Além dos já conhecidos problemas de qualidade e eficiência dos serviços de saúde, o Brasil começa a enfrentar um desafio adicional nesta área em razão do envelhecimento populacional. Hoje, 7,6% da população têm 65 anos ou mais. Mas esta parcela será de 9,4% em 2020 e de 11,3% em 2025, padrão similar ao de alguns países ricos. Esta mudança vai requerer significativo aumento da oferta de infraestrutura de saúde, já que a população idosa usa muito mais intensamente aqueles serviços. Esta condição, juntamente com o reduzido espaço fiscal para investimentos públicos, requer que discutamos com urgência soluções que elevem os investimentos no setor.

O Brasil despende cerca de 9% do PIB com saúde, média parecida com a da OCDE (Organização para a Cooperação e o Desenvolvimento Econômico). Porém, esta comparação direta tem limitações.

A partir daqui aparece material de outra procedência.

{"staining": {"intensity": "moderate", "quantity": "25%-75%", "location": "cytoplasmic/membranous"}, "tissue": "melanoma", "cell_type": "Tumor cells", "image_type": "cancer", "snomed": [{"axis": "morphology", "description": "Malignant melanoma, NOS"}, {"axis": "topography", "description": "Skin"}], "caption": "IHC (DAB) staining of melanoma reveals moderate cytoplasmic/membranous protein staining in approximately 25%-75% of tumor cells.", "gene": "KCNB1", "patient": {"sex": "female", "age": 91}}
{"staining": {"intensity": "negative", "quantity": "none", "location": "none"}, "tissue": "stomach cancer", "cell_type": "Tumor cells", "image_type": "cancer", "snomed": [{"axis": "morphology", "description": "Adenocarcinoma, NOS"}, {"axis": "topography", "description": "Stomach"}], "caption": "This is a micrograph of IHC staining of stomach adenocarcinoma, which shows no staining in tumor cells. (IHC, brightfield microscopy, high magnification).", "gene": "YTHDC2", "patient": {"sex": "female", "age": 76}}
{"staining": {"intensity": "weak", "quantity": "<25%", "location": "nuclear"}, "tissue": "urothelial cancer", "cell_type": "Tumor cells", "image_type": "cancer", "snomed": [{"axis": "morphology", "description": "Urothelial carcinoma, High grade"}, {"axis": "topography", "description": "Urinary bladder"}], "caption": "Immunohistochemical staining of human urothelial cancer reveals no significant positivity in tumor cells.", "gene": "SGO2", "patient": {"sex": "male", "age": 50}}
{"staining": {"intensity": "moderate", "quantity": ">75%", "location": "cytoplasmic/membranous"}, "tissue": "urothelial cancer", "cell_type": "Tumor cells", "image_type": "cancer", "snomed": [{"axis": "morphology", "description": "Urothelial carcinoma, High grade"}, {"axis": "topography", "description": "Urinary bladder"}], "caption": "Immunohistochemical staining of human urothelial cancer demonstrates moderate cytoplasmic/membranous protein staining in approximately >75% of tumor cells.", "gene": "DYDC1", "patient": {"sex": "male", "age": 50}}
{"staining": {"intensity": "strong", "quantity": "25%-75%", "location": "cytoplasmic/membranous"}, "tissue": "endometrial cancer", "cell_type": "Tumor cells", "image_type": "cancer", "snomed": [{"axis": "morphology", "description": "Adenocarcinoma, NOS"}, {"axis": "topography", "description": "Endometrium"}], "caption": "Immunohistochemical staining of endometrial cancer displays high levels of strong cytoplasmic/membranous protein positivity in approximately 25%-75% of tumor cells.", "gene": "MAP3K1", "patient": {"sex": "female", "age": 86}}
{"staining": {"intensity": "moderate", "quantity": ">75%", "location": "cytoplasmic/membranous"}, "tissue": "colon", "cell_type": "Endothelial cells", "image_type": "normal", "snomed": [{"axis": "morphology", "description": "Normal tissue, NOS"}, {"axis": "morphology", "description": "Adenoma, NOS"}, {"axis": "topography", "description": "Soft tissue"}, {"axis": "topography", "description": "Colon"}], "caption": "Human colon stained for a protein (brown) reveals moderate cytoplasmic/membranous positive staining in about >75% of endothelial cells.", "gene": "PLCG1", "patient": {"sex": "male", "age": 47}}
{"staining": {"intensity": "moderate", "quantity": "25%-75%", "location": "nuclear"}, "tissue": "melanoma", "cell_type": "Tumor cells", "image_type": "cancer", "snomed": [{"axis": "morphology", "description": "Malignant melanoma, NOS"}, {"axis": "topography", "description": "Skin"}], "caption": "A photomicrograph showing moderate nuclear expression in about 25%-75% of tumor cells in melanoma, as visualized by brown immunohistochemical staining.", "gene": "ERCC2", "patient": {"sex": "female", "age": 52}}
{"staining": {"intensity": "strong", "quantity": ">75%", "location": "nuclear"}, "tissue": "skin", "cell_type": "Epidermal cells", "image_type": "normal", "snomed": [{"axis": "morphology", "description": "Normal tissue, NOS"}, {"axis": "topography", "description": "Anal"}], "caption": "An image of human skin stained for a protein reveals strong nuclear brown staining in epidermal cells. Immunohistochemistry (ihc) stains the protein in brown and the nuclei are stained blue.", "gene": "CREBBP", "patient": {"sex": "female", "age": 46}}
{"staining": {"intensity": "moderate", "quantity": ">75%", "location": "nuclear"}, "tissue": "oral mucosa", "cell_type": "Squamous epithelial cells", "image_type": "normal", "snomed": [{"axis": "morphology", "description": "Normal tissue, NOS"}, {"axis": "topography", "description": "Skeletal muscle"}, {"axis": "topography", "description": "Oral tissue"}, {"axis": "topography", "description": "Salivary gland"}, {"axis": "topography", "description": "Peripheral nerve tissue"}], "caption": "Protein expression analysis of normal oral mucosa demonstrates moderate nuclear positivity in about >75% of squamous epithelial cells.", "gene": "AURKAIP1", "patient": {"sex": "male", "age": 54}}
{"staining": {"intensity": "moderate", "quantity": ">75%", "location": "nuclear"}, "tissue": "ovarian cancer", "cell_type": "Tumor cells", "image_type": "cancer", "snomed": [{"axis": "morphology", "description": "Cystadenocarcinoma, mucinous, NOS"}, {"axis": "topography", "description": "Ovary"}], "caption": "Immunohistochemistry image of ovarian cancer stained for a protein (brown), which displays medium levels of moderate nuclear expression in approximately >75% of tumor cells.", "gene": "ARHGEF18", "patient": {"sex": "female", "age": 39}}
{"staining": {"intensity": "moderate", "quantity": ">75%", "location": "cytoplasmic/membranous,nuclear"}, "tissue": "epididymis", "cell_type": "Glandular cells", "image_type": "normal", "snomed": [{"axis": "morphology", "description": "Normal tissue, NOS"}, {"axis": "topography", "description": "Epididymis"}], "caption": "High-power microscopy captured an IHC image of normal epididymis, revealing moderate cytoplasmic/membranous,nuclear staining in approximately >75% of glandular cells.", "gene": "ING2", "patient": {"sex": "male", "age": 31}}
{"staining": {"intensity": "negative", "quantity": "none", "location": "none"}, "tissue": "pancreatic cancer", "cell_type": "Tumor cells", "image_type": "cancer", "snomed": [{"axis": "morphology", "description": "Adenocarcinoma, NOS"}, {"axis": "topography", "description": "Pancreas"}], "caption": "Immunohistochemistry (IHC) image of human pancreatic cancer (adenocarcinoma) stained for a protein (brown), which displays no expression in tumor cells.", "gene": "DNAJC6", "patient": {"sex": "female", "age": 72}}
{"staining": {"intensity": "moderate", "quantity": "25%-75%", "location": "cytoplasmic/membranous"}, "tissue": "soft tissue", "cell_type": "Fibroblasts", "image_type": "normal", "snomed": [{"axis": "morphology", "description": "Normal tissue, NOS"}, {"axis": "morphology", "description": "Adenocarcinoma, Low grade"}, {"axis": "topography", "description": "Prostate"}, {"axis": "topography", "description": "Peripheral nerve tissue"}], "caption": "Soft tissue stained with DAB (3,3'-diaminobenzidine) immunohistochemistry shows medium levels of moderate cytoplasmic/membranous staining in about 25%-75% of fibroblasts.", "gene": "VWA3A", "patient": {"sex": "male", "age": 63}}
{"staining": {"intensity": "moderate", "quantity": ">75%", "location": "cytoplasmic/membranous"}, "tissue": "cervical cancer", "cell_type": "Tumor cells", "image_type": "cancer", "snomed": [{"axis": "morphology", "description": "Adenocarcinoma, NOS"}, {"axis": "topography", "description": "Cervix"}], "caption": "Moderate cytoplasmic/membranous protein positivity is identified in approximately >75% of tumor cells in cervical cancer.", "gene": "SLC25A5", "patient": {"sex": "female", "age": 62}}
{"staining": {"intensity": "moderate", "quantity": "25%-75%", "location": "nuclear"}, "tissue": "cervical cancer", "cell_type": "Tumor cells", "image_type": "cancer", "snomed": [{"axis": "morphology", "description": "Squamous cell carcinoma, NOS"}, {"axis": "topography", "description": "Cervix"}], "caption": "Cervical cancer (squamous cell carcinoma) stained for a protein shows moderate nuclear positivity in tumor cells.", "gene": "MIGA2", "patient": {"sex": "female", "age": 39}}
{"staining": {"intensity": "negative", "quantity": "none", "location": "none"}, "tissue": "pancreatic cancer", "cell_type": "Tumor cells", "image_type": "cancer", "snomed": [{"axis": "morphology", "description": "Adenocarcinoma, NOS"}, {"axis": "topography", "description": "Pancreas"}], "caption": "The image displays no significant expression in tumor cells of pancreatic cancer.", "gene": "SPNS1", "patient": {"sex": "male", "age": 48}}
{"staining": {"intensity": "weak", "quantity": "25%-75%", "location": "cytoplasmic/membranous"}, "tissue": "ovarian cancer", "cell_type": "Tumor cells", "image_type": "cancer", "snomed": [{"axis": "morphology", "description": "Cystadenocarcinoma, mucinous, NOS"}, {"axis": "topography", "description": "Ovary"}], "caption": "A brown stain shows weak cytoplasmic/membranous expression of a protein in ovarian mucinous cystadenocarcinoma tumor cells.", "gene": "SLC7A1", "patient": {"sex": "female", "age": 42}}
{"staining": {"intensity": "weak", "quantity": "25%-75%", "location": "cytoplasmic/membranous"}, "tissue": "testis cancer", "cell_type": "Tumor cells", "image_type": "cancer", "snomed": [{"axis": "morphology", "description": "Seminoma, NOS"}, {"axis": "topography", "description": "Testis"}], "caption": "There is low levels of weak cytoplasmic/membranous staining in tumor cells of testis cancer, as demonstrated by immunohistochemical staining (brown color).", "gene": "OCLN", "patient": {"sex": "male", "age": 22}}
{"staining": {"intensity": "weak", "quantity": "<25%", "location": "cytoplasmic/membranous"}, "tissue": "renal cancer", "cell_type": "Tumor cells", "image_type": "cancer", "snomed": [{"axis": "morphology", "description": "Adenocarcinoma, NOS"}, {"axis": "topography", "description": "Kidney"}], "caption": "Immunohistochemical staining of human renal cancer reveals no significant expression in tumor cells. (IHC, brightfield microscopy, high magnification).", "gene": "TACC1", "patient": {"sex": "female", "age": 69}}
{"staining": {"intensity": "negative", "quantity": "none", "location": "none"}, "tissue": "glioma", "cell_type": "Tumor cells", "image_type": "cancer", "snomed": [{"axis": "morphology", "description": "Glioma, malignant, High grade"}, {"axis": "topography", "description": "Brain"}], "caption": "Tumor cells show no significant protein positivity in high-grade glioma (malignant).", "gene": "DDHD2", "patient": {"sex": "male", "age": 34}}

Primeiro, porque enquanto o Brasil gasta cerca de US$ 1100 per capita por ano com saúde, a OCDE gasta US$ 2800. Segundo, porque enquanto o número de leitos no Brasil era de 2,3 por grupo de mil habitantes em 2012, na OCDE era de 4,9. E, terceiro, porque as despesas com remédios, consultas privadas e outros itens não diretamente associados à remuneração da infraestrutura absorvem pelo menos 30% das despesas totais com saúde no Brasil, enquanto que na OCDE esse número é de aproximadamente 17%.

Para piorar, o número de leitos diminuiu nos últimos anos e a tendência é de mais redução. Se não forem tomadas providências que freiem esse movimento e, ainda mais importante, que encorajem novos investimentos, será praticamente inevitável que haja piora na oferta de serviços de saúde.

Nossas simulações sugerem que, se quisermos um padrão de oferta de leitos compatível com a nossa estrutura demográfica e que seja minimamente comparável ao padrão de países de renda média e alta, então teremos que criar cerca de 177 mil novos leitos até 2020 ao custo de pelo menos 20 bilhões de dólares (veja Figura abaixo).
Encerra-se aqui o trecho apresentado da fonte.